De medevoorzitter van de mensenrechtenorganisatie IHD in Colemêrg, Musa Bor, beoordeelde de situatie en de mensenrechtenschendingen in Colemêrg tegenover persbureau Mezopotamya (MA). De mensenrechtenactivist meldde dat de stad Colemêrg bovenaan de lijst staat van plaatsen met de meeste mensenrechtenschendingen en legde uit: “Het uitroepen van de noodtoestand komt neer op het opschorten van de mensenrechten. Sinds 2016 zitten mensen in de stad in een soort open gevangenis, met elke 15 dagen of elke maand een nieuw verbod. Maatschappelijke organisaties hebben moeite om hun mening te uiten. Daarnaast worden dorpelingen die naar de bergweiden willen gaan getroffen door verboden in de speciale veiligheidszones. Deze verboden dienen niet om de mensenrechten te beschermen, maar vertrappen ze juist.”

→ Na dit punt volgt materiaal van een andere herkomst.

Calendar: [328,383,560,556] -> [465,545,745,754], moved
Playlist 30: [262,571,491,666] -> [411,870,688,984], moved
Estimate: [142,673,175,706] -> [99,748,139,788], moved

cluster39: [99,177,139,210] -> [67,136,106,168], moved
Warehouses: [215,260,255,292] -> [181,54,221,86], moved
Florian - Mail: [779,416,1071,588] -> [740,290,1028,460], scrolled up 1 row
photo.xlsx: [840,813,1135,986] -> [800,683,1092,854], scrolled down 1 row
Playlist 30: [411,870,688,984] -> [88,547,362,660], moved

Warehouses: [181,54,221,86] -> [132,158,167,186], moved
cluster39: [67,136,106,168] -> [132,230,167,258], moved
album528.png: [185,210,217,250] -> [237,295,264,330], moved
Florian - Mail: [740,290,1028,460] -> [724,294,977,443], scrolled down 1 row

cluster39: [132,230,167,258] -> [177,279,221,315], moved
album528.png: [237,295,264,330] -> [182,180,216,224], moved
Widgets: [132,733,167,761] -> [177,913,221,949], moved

“Marteling en kwelling zijn aan de orde van de dag”
Bor wees erop dat veel mensen, vooral herders, het slachtoffer zijn geworden van geweld in verband met het verbod om de bergweiden te betreden en dat soortgelijk geweld ook voorkomt bij huiszoekingen. Hij zei: “Marteling is routine geworden in deze stad. Er zijn enkele regels voor het bestaan van de staat, maar die worden misbruikt door de ordehandhavers. Deuren worden ingegooid, kinderen en jongeren moeten op de grond liggen. Familieleden worden onderworpen aan geweld. Jonge kinderen moeten dit misbruik meemaken. Dat is niet goed.”
“Mensen worden geïsoleerd”
Bor legt uit: “De gouverneur van de vorige periode legde elke 15 dagen een nieuw verbod op. De nieuwe gouverneur daarentegen verbiedt gewoon elke actie of elk evenement. De acties en activiteiten van organisaties die dicht bij hun eigen achterban en het systeem staan, worden niet verboden. Grondwettelijke garanties worden dus willekeurig geïnterpreteerd, afhankelijk van het individu.”
Bor omschreef de situatie als “isolement” en voegde eraan toe: “We zeggen in elke verklaring en overal dat we tegen isolement zijn. Maar dit isolement is zo ver doorgedrongen tot in de huizen van onze mensen. We kunnen dit niet accepteren. Iedereen voelt het isolement. Maatschappelijke organisaties en de samenleving worden geïsoleerd onder het mom van veiligheid. We zien en ervaren dit het duidelijkst in Colemêrg. Door de opgelegde verboden is de hele bevolking van Colemêrg nu geïsoleerd.”